Out of character, Dujardin didn’t mingle much. “We hung out between takes, but there wasn’t a lot of conversation,” says Goodman. “I didn’t wanna step on my dick. I didn’t want to make a fool of myself.” At the end of his fifteen-hour days, Dujardin would go back to Lamy at a house in the Hollywood Hills, away from the rest of the cast; Dujardin thought Hazanavicius put them there for a reason. “He felt like the character. Because no one knew him, he felt a little isolated,” Dujardin said via Bejo at the NYFF. “It was kind of a freedom. He just focused into his character, alone, like George Valentin. So in a way it was a good inspiration.” But also a little sad. In the movie, Valentin’s only other friend besides Peppy and Clifton is his dog. Dujardin couldn’t talk to that co-star, either: “I don’t speak well the dog. American dog.”

If all this works out for Dujardin and he becomes very, very famous here, it will be “a nice accident,” he says. “but I don’t have this dream. I have a nice job in France. I’m real free, because I can, um, initier projets”—initiate projects. Back in Paris, he’s put the English lessons on hold and is producing The Players, a collection of short films about men who cheat on their women.
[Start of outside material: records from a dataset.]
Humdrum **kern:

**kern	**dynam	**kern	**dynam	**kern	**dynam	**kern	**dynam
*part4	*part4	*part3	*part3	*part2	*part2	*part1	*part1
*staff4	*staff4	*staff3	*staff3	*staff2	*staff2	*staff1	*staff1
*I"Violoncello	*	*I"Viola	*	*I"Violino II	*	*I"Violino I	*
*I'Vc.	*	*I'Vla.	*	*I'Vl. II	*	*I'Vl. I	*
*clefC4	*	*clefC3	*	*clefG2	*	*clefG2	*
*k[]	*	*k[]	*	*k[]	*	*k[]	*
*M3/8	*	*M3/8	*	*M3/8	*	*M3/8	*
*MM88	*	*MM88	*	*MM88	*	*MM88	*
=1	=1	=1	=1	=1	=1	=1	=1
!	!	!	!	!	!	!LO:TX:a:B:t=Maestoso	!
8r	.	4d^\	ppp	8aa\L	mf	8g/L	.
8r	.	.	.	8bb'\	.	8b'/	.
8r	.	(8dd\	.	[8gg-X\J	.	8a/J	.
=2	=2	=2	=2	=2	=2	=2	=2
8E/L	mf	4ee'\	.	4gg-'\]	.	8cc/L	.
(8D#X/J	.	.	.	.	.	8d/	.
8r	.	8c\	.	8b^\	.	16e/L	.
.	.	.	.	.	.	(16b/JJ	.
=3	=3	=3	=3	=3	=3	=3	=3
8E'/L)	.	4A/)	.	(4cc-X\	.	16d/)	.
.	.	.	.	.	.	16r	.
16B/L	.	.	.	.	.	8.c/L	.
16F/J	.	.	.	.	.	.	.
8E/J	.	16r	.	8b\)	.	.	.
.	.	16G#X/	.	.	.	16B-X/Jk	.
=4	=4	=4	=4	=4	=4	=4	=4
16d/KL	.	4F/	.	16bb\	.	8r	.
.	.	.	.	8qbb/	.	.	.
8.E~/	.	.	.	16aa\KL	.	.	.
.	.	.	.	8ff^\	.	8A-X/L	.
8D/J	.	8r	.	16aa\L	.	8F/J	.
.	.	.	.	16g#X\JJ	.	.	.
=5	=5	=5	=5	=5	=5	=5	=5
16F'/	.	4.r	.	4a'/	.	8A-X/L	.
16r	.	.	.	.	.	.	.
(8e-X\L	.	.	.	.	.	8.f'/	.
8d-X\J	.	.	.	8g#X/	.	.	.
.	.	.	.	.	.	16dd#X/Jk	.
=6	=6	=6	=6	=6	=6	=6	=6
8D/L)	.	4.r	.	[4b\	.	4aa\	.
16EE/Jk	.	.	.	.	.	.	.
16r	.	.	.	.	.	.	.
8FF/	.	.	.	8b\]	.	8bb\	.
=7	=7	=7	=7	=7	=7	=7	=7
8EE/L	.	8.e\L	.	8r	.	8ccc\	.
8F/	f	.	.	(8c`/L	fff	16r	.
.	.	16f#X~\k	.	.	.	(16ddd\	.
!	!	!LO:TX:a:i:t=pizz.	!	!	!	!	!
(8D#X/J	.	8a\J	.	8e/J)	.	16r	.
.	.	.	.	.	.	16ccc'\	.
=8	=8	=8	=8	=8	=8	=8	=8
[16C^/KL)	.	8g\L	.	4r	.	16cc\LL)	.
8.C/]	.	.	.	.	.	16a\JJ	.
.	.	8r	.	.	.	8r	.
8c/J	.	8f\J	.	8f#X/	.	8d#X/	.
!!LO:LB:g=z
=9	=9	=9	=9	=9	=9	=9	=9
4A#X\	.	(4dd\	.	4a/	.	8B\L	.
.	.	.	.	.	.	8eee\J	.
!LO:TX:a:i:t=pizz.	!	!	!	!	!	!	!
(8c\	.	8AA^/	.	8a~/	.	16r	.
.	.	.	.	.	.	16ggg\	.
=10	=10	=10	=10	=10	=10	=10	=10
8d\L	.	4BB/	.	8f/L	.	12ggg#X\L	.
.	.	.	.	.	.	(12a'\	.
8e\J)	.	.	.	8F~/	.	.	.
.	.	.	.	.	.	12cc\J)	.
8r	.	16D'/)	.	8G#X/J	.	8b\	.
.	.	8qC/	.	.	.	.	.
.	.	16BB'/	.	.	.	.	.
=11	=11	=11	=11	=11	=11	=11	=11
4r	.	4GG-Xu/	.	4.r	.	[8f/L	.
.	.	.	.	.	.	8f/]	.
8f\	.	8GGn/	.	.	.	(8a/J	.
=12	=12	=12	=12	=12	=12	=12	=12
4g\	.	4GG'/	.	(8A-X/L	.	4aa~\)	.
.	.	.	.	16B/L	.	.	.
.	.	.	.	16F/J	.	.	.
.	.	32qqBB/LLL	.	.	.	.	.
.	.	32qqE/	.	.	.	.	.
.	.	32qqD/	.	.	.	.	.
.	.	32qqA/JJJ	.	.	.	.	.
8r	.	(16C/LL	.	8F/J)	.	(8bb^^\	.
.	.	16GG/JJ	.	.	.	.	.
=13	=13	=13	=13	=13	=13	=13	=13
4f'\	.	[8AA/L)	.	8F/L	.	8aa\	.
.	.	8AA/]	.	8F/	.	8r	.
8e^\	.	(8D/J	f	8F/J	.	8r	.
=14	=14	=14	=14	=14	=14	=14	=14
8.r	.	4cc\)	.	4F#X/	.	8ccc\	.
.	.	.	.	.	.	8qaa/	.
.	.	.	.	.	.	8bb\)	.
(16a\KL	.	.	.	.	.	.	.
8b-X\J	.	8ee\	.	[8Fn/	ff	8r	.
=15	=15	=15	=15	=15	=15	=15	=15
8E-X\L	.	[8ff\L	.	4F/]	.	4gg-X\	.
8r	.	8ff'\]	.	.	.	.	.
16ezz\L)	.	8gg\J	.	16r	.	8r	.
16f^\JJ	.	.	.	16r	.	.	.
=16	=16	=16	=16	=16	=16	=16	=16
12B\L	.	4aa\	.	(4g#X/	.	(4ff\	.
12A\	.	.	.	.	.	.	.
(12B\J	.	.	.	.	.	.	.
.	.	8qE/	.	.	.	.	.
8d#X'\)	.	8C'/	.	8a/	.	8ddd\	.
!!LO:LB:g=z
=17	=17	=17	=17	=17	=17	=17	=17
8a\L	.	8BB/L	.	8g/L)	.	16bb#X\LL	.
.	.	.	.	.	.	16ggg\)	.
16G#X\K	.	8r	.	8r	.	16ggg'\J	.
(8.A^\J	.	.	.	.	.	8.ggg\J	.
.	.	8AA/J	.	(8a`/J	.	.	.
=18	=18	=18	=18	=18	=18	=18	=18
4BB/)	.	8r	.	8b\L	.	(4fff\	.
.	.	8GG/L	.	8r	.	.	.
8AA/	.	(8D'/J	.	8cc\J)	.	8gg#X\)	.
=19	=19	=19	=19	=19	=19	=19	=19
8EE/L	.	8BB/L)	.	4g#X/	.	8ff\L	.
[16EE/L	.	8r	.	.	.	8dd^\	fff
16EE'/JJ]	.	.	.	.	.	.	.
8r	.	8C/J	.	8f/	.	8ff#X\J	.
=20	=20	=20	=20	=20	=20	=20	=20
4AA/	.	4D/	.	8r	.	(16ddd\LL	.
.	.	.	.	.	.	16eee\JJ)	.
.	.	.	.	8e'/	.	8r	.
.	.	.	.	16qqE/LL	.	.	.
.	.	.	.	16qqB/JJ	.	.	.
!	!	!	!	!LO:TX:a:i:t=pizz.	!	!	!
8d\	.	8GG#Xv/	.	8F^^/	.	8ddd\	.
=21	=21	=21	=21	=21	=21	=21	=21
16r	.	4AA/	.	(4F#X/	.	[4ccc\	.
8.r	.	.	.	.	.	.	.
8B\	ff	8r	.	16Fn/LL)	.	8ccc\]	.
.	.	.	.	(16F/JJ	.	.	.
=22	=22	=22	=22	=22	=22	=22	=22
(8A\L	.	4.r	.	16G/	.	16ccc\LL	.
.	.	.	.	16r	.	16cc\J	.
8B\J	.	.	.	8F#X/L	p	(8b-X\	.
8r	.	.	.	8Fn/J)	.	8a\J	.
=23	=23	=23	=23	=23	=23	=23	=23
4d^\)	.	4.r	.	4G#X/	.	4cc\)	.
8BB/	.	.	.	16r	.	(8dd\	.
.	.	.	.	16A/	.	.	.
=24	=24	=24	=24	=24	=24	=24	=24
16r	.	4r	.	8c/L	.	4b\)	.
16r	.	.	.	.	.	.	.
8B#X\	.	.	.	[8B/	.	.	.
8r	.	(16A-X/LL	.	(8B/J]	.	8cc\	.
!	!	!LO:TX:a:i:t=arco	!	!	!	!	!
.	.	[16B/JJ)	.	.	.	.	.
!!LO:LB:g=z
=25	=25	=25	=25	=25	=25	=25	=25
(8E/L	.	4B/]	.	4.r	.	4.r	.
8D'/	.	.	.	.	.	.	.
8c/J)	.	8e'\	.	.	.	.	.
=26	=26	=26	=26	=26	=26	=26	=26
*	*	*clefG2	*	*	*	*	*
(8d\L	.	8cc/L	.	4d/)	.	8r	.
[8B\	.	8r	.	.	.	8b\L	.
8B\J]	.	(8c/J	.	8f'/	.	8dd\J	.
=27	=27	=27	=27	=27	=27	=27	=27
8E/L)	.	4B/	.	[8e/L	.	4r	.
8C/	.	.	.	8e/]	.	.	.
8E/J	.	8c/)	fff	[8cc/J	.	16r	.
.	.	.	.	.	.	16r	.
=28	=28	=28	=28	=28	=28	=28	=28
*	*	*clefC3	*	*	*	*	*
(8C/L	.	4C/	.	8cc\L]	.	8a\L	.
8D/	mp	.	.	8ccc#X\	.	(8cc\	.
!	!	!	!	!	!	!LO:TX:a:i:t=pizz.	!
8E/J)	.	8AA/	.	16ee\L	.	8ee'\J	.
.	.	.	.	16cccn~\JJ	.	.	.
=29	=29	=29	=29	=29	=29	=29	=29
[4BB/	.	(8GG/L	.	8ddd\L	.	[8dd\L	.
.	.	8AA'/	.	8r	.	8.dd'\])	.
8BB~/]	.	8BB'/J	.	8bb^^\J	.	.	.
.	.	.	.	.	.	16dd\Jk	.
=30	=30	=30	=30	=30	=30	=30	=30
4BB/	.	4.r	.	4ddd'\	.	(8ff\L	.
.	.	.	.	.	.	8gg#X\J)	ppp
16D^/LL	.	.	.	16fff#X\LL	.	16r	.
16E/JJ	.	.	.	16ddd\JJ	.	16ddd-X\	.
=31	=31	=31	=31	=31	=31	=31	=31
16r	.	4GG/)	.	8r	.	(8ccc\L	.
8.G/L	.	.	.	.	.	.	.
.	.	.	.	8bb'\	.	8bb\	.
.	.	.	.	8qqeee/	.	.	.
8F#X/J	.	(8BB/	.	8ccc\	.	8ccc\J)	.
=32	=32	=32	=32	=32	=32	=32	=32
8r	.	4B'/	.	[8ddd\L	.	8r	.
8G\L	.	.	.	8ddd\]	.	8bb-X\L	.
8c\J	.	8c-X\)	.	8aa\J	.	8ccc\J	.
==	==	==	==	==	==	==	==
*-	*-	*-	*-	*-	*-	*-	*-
As for the Oscars, Dujardin had cleared his schedule just in case. “I made myself available for this,” he said through his English coach. “I won’t be shooting this fall. We’ll see how far it goes, but it’s a new experience for me, and it’s fun. I don’t feel pressured. It’s another planet here. It’s great. It’s wonderful.” Hazanavicius was remaining skeptical. “Harvey said to me that he believed that the movie could go to the Oscars, but I mean, I’m not stupid. I didn’t believe him. I don’t really know how things work here, so I take all these things smiling. For me it’s a nice story. I see how people enjoy the movie, and I think I did a good job. A very good job.”